Since Implicit flow does not send a refresh token (as explained in section 9 of RFC6746), usage of refresh tokens is not possible. But as a workaround one can use client credential grant to obtain an access token.

A viable solution is to first follow the implicit flow and authenticate the client. Then client authentication grant can be used to do the required API calls.

Sample request (from RFC6749)

POST /token HTTP/1.1
Host: server.example.com
Authorization: Basic czZCaGRSa3F0MzpnWDFmQmF0M2JW
Content-Type: application/x-www-form-urlencoded

 rant_type=client_credentials

Sample resposne (from RFC6749)

HTTP/1.1 200 OK
Content-Type: application/json;charset=UTF-8
Cache-Control: no-store
Pragma: no-cache

{
   "access_token":"2YotnFZFEjr1zCsicMWpAA",
   "token_type":"example",
   "expires_in":3600,
   "example_parameter":"example_value"
}

P.S - If you are using authorization code flow, you can use refresh_token to get a new access token. How the request should be formed can be obtained from OAuth2 documentation. Note that to do so, your authorization response should contain a `refresh_token.

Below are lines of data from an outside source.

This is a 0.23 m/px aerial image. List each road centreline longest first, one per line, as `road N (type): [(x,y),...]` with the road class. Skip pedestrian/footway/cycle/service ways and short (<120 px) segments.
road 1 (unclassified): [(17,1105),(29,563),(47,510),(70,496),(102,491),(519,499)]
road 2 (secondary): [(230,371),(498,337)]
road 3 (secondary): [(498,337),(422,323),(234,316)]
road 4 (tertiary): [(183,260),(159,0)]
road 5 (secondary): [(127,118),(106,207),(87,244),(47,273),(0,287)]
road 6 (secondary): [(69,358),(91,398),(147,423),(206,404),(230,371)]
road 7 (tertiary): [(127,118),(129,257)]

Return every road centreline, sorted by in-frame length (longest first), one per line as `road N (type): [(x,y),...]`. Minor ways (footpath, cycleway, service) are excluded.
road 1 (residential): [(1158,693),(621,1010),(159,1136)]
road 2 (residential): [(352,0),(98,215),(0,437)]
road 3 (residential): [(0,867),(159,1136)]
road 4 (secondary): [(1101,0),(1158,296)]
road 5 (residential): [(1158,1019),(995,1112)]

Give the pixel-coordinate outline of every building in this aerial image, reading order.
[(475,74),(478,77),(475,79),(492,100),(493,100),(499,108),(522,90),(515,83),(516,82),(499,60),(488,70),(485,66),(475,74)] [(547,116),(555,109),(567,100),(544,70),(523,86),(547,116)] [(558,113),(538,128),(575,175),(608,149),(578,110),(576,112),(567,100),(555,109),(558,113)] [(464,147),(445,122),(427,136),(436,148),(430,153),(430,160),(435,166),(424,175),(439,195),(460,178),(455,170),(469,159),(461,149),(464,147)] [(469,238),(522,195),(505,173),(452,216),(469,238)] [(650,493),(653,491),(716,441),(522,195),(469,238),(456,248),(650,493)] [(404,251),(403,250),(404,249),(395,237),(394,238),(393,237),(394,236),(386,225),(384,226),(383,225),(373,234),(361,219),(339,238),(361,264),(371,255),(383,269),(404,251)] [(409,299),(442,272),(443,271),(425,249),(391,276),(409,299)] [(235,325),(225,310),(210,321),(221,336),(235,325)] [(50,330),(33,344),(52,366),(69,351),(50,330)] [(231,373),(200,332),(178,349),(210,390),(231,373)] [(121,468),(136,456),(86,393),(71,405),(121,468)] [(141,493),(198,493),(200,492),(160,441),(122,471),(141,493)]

A refresh token should be protected as valuable as a credential for a user. More can be read from keycloak documentation from here

Sample request and a response (from RFC6749)

Request

POST /token HTTP/1.1
Host: server.example.com
Authorization: Basic czZCaGRSa3F0MzpnWDFmQmF0M2JW
Content-Type: application/x-www-form-urlencoded

grant_type=refresh_token&refresh_token=tGzv3JOkF0XG5Qx2TlKWIA

Response

HTTP/1.1 200 OK
Content-Type: application/json
Cache-Control: no-store
Pragma: no-cache

{
  "access_token": "TlBN45jURg",
  "token_type": "Bearer",
  "refresh_token": "9yNOxJtZa5",
  "expires_in": 3600
}
0
votes

The recommended way is to use an external browser and the Authorization Code Flow. Check the OAuth 2.0 for Native Apps RFC. For Android, there is also a supporting library AppAuth. With this flow, you can use a refresh token to get a new access token, but there is an issue with a client secret (usually needed for accessing /token endpoint), because you cannot keep it safe in a mobile app (it's described in the RFC).

If you decide to stick with the WebView and the Implicit Flow, which is not safe (your app can see the password) you could use the same technique as in JavaScript applications - request a new token with /auth?...&prompt=none URL which will return a new token without asking the user for credentials if he still has an open session there.